• **TEXT BLOCK**
The game plays with a classic area control mechanic on a modular set of two-sided tiles featuring islands connected by bridges and separated by sea. Players begin with a set of colored cube “armies” in a central location. Play runs a set round of turns based on the number of players (2-4) with all the action driven by 35 cards laid out six at a time near the board. Cards allow combinations of movement, placing new armies, building cities, destroying opponent’s armies or other special actions (like a “flight” ability over water spaces).

As the turns progress, cards are picked up (for free) or purchased (for 1-3 coins) depending on their position in the row. Players buy cards in turn using coins handed out at the beginning of the game. After a card is acquired , the the whole row of cards slides up and a new card is turned over. The shifting positions and costs of the cards plays heavily in the strategy as each player bides their time to snatch a card they want for the least cost possible. With each turn, the value of cards quickly rise or fall, depending on each player’s personal strategy.

IMG_2860Eight-Minute Empire: Legends hits the table at Metropolitan Wargamers

When the turns are up, players score victory points based on the control of territory spaces or dominance of an entire island. Additionally, collecting specific sets of cards score more victory points. In our game, my three opponents primarily focused on slugging it out for territory on the board while I focused on collecting cards. I managed to collect two “Mountain” cards for a couple extra victory points at the end, and I also scored points for having the most cards with blue crystals. One other player collected a bunch of “Dire” cards illustrated with menacingly evil images. After a few plays through the game, I could see how players might gain familiarity with the available cards plan their strategies with a bit more focus.

For a tiny game, it packs a punch and variety within a nifty fantasy theme. Eight-Minute Empire: Legends is a great game to have on hand — maybe tossed at the bottom of your bag — and ready to go when a swift game of conquest is just the thing to fill a  half-hour of competitive fun.

• **WORK TASK A**
List every kind of action that the cards allow, according to the Eight-Minute Empire: Legends review.

• **RECORDS TO PROCESS**
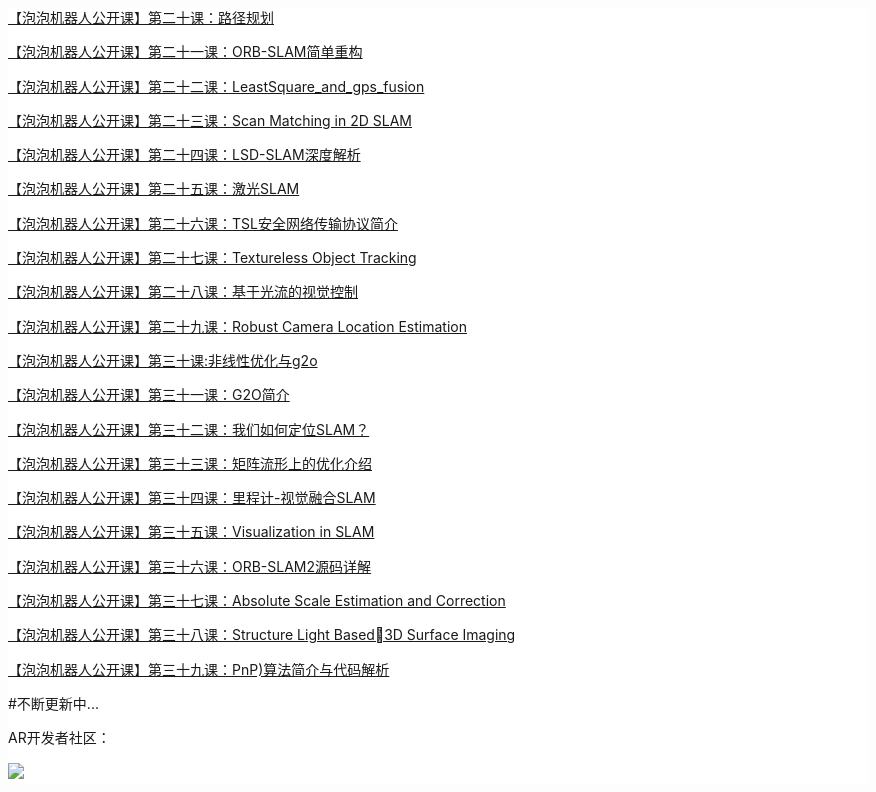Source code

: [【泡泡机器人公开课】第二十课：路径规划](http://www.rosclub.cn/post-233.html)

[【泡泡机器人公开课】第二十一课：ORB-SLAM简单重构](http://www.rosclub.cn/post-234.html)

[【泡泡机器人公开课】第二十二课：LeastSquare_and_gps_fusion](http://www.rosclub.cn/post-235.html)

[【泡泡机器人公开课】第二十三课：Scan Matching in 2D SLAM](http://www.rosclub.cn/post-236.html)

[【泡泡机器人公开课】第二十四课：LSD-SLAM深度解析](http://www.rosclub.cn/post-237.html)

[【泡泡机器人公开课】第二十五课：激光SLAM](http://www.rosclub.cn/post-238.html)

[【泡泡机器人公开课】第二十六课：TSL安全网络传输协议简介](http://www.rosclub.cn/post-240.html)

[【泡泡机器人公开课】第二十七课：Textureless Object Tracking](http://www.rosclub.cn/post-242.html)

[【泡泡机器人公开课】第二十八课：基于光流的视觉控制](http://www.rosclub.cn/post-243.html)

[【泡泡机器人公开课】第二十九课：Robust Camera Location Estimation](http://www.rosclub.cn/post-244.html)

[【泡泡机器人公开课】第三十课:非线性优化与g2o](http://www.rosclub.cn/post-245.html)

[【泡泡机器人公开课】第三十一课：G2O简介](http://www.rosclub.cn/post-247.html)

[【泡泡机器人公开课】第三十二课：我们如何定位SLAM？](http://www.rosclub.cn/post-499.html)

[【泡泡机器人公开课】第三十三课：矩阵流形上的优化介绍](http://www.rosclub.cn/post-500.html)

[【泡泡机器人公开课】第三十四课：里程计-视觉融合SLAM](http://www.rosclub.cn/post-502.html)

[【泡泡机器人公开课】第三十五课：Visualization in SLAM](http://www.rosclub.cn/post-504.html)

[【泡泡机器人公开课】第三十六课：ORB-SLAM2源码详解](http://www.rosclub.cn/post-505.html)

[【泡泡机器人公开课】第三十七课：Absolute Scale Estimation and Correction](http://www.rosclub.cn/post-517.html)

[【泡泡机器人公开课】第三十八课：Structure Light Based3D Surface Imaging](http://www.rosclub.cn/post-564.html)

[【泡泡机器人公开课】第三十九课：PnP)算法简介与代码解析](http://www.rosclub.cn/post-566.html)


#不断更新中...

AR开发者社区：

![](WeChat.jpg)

==

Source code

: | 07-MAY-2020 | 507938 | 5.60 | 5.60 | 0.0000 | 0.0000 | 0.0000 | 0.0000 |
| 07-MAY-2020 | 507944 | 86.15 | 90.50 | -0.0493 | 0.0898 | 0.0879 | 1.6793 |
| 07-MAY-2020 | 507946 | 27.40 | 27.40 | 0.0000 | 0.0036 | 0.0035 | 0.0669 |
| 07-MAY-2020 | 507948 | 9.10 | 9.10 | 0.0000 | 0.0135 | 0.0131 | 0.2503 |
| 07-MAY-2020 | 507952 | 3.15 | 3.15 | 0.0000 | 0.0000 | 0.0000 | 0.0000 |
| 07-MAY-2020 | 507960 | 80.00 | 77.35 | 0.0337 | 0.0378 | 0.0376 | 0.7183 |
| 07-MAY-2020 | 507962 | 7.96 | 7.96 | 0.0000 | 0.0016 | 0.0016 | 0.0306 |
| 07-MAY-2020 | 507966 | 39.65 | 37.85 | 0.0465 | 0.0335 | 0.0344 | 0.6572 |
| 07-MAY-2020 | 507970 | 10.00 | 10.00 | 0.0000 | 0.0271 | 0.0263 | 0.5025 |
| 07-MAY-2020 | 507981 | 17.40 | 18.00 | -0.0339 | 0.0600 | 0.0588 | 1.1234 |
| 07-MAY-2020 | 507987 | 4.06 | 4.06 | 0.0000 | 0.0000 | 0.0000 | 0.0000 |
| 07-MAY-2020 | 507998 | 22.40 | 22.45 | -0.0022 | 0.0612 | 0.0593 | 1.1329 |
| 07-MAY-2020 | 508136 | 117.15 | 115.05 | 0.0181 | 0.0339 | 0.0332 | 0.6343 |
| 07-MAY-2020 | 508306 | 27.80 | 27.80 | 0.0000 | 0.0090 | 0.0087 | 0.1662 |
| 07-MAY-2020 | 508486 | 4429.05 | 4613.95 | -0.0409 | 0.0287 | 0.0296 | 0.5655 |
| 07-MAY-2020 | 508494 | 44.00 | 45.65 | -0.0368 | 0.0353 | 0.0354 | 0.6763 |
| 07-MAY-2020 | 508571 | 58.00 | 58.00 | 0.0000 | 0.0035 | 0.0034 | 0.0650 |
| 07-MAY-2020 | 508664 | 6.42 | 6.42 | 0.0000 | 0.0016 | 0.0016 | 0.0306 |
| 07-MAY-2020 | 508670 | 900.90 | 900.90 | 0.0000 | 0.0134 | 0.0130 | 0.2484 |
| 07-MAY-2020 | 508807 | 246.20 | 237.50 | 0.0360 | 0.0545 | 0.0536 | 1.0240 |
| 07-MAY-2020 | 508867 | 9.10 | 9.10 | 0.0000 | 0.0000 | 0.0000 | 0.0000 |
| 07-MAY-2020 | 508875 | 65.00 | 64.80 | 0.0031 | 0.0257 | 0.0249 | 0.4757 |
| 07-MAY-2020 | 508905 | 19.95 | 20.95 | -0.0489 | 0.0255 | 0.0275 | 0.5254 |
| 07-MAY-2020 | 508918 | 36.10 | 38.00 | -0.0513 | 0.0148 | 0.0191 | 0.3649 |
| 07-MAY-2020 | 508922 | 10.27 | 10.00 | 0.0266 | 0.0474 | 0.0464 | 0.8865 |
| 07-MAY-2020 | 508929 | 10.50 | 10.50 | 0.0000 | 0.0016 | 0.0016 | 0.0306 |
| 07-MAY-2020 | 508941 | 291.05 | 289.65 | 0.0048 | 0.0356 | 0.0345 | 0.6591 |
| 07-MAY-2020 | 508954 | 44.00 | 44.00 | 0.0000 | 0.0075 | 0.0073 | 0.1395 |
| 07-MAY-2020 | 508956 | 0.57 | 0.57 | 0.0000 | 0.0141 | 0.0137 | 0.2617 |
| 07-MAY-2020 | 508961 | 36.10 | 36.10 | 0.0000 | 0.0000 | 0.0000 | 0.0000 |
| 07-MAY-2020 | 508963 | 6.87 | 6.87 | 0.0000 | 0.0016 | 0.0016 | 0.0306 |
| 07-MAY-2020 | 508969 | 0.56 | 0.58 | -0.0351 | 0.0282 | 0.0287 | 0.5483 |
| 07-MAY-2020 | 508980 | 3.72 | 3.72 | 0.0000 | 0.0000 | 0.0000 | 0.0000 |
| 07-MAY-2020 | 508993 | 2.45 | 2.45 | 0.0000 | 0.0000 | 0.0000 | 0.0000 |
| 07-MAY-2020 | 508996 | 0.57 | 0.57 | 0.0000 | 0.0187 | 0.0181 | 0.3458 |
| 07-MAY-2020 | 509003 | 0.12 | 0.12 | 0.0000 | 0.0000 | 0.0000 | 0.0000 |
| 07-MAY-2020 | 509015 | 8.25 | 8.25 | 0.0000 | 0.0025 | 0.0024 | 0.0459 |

• **WORK TASK B**
From the records, rewrite the lines running from the one containing "[【泡泡机器人公开课】第二十四课：LSD" through the one containing "[【泡泡机器人公开课】第三十三课：矩阵流", both included, as a numbered list with blank lines left out.

• **EXERCISE SOLUTION A**
1. Movement
2. Placing new armies
3. Building cities
4. Destroying opponent's armies
5. Other special actions, such as a "flight" ability over water spaces

• **EXERCISE SOLUTION B**
1. [【泡泡机器人公开课】第二十四课：LSD-SLAM深度解析](http://www.rosclub.cn/post-237.html)
2. [【泡泡机器人公开课】第二十五课：激光SLAM](http://www.rosclub.cn/post-238.html)
3. [【泡泡机器人公开课】第二十六课：TSL安全网络传输协议简介](http://www.rosclub.cn/post-240.html)
4. [【泡泡机器人公开课】第二十七课：Textureless Object Tracking](http://www.rosclub.cn/post-242.html)
5. [【泡泡机器人公开课】第二十八课：基于光流的视觉控制](http://www.rosclub.cn/post-243.html)
6. [【泡泡机器人公开课】第二十九课：Robust Camera Location Estimation](http://www.rosclub.cn/post-244.html)
7. [【泡泡机器人公开课】第三十课:非线性优化与g2o](http://www.rosclub.cn/post-245.html)
8. [【泡泡机器人公开课】第三十一课：G2O简介](http://www.rosclub.cn/post-247.html)
9. [【泡泡机器人公开课】第三十二课：我们如何定位SLAM？](http://www.rosclub.cn/post-499.html)
10. [【泡泡机器人公开课】第三十三课：矩阵流形上的优化介绍](http://www.rosclub.cn/post-500.html)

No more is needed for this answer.